Nearing the end of the ridge I heard a low roaring drone getting louder and it didn't sound like a helicopter: suddenly just a short way ahead a large dark green 4-propeller aircraft loomed up above the valley edge, a startling experience. It happened far too fast to get the camera out and I don't know one plane from another, but it would be interesting to know what it was - it looked old. It headed down Langstrathdale I think.
The path is rather scruffy in the main and requires some bog-hopping at one point. After the 547m spot-height a section of firm path has been laid with a gritty grey aggregate, but it was never as boggy as the aforementioned spot. Anyway I left it higher up and crossed the nascent Stake Beck to ascend on a tractor track to Thunacar Knott and its summit tarn, very well known to us and scene of memorable tent pitches.
I followed my familiar route across the flanks of High Raise and around Sergeant Man, the tiny peak that rises just a few metres from the path yet always seems to have more walkers jostling on its top than many major mountains, and descended the main path towards the Blea Rigg ridge. There is a good view of Codale Tarn below across the valley.
The Blea Rigg ridge is an attractive walk but always seems much longer than it is: there are many little rocky peaks and hillocks and many ups and downs with a few impostor paths to add some confusion to the landscape, but eventually I arrived at the reedy Youdell Tarn. Past another tarn I continued south-eastwards across Brigstone Moss and sought a pitch.
Another sunny dawn and I set off initially southwards on the east side of the infant Megs Gill, a good path high above the very steep sided ravine where the gill plunges down into Langdale. The path arrives at a cairned junction where careful navigation is needed: the whole area is a veritable maze of paths and tracks through the many knolls and hillocks, far more than shown on the map, and most of them try to seduce the unwary down to Elterwater. I was heading SE to High Close and used a crossing track as a course correction to keep the line, which I confirmed when I reached the small tarn at NY335055.
From High Close I walked along the lane to the signed track to Loughrigg Terrace, a manicured track with a beautiful view over Grasmere that has delighted so many tourists.

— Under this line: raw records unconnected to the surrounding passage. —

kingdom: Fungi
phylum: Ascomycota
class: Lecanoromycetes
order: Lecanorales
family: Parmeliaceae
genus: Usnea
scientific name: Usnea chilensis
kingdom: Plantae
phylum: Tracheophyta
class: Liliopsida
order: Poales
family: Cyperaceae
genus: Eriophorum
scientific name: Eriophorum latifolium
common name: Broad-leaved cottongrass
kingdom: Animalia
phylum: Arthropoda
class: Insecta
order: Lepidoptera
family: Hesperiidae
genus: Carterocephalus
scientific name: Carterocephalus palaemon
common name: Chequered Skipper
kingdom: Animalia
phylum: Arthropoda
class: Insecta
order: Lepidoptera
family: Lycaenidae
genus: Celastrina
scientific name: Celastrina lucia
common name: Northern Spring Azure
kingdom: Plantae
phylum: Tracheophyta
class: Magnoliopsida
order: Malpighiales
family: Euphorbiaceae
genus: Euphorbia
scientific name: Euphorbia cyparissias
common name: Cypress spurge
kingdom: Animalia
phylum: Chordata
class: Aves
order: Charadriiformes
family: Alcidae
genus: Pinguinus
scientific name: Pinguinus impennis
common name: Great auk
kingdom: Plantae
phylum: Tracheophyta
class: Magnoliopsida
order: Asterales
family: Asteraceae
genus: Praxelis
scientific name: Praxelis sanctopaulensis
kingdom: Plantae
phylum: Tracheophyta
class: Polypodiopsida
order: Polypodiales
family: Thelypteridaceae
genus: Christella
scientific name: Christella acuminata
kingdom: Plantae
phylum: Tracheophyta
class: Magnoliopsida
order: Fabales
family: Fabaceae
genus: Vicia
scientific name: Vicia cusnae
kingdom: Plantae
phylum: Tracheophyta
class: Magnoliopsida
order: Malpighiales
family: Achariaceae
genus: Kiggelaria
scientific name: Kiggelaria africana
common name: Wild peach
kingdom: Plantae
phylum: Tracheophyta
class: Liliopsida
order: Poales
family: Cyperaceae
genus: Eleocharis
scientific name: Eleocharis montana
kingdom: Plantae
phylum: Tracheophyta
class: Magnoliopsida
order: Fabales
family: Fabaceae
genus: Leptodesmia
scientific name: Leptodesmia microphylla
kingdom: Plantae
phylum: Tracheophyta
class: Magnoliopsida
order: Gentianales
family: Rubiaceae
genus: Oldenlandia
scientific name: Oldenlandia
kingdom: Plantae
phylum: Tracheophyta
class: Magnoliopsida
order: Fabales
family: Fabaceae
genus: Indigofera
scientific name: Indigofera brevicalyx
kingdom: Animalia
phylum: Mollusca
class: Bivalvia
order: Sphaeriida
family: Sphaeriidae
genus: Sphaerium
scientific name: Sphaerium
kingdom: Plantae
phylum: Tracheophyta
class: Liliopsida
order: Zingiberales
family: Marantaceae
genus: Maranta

From the terrace a pitched path ascends quite steeply directly towards the summit, leaving an easier walk to the trig point where a young couple had ascended from another direction but quickly left: two people, not bad but I was early.
I took the steep path south-westwards alongside a small stream to join the footpath around Loughrigg tarn to the road into Skelwith Bridge. Here I picked up the Cumbria Way (CW) for my return, which is generally not waymarked as such and I needed to keep a close eye on the map (between here and Coniston I noticed only one signpost that mentioned the CW by name).
I saw many walkers on this return leg, including one group of lads being set loose by their leader with instructions to 'watch their bearings', and I psyched myself up for the close encounters at Tarn Hows, one of the most popular tourist magnets in south Lakeland on a warm sunny Saturday. It was about what I expected: many strollers, family picnics and hungry ducks and geese.
The car park at the summit of the Tarn Hows road was filling up as I walked down towards Tarn Hows Wood with a good view of the Coniston Fells across the valley. The Yewdale Fells look impressively steep from this side and I made a mental note to investigate some new territory there for a future walk.